It's fashionable right now to suggest that everyone should cut back on obsessive Internet media consumption, but it's also worth remembering that people were acting based on incorrect or incomplete information long before the Web, social networking and text messaging emerged.
Picture by wallyg
At BBC News, Lisa Jardine uses the example of artist Albrecht Duerer to point out that making the wrong interpretation of the facts is far from the exclusive provenance of the I-heard-it-online-it-must-be-true era. As she points out in a discussion of a Duerer self-portrait:
His left hand is poised in the moment of drawing - thumb, middle and forefinger in the act of gripping the pen, his open palm facing out towards us, his two remaining fingers held elegantly aloft.
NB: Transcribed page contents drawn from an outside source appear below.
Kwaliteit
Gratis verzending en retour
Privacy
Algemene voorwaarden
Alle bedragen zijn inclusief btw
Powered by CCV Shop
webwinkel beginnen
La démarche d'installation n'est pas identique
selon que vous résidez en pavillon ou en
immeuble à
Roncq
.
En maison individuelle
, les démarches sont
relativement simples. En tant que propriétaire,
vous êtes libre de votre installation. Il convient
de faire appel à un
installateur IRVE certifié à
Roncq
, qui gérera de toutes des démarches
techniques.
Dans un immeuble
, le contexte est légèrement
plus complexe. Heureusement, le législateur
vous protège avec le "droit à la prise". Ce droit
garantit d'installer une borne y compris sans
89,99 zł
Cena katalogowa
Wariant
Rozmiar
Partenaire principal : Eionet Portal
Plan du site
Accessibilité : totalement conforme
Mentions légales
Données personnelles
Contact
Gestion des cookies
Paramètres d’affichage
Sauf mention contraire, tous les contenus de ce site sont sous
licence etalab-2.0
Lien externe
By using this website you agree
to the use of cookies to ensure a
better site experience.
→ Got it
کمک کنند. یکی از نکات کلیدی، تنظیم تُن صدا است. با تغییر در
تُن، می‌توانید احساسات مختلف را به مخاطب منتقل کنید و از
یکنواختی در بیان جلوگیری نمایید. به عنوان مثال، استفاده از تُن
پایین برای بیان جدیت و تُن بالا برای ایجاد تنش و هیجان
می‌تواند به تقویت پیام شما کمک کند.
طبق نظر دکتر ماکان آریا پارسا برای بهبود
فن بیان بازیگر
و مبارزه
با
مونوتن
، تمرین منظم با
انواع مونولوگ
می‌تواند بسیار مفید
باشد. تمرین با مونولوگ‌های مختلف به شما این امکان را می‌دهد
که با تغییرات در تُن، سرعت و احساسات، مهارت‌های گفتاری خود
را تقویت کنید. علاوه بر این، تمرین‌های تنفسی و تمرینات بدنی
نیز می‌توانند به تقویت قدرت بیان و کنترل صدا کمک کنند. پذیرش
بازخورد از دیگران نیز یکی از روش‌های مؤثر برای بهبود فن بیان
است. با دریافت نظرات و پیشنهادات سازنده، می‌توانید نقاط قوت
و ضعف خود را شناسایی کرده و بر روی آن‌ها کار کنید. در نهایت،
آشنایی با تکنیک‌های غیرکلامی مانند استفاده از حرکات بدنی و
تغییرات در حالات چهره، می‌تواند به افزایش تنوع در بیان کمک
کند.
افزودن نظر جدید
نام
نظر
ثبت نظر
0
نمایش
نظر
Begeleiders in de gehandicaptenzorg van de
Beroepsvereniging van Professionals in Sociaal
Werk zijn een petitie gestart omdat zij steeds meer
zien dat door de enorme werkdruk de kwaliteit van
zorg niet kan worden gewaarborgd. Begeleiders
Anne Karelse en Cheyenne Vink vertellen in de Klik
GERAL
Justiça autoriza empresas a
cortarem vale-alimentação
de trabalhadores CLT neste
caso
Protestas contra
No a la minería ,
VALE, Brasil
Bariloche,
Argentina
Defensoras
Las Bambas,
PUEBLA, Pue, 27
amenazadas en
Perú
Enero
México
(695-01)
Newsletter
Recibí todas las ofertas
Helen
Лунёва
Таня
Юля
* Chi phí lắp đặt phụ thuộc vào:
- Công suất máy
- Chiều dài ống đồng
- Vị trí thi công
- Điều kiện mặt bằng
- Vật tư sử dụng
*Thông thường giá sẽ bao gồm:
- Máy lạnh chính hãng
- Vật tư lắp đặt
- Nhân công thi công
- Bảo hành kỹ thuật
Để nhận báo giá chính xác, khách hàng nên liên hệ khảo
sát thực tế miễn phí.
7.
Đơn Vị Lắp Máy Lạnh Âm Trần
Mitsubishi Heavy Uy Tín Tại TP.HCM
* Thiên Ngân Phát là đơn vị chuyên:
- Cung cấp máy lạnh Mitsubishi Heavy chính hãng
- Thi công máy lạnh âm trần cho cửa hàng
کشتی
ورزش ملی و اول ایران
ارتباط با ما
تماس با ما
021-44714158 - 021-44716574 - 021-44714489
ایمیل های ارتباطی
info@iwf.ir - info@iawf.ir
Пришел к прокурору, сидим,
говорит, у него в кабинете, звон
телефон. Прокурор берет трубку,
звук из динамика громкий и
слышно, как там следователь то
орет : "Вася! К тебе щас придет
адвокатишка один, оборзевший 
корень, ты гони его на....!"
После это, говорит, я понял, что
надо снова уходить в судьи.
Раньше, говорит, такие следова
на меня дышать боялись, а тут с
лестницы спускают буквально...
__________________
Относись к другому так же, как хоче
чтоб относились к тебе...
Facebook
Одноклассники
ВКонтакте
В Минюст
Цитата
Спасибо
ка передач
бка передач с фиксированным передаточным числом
So does this mean that Duerer was left-handed? Well, no, of course, it does not. Like most artists, Duerer paints himself by looking in a mirror, and thus paints the "mirror image" of himself, reflected through 180 degrees, so that the painter's right hand - the one in which he holds his pen - appears to be his left one. Yet Duerer's name continues to appear in any number lists of "south paw" or left-handed figures from history - just try putting "Duerer" and "left-handed" into your search engine. The precision of line and angle in his drawing still has the capacity actively to mislead.
Jardine's more general argument -- that it's often hard to tell in the noise of current events what will really be relevant -- is also well worth considering. As ever, the lesson is to look for sources for any contentious claim, and to think about the inherent bias in those sources.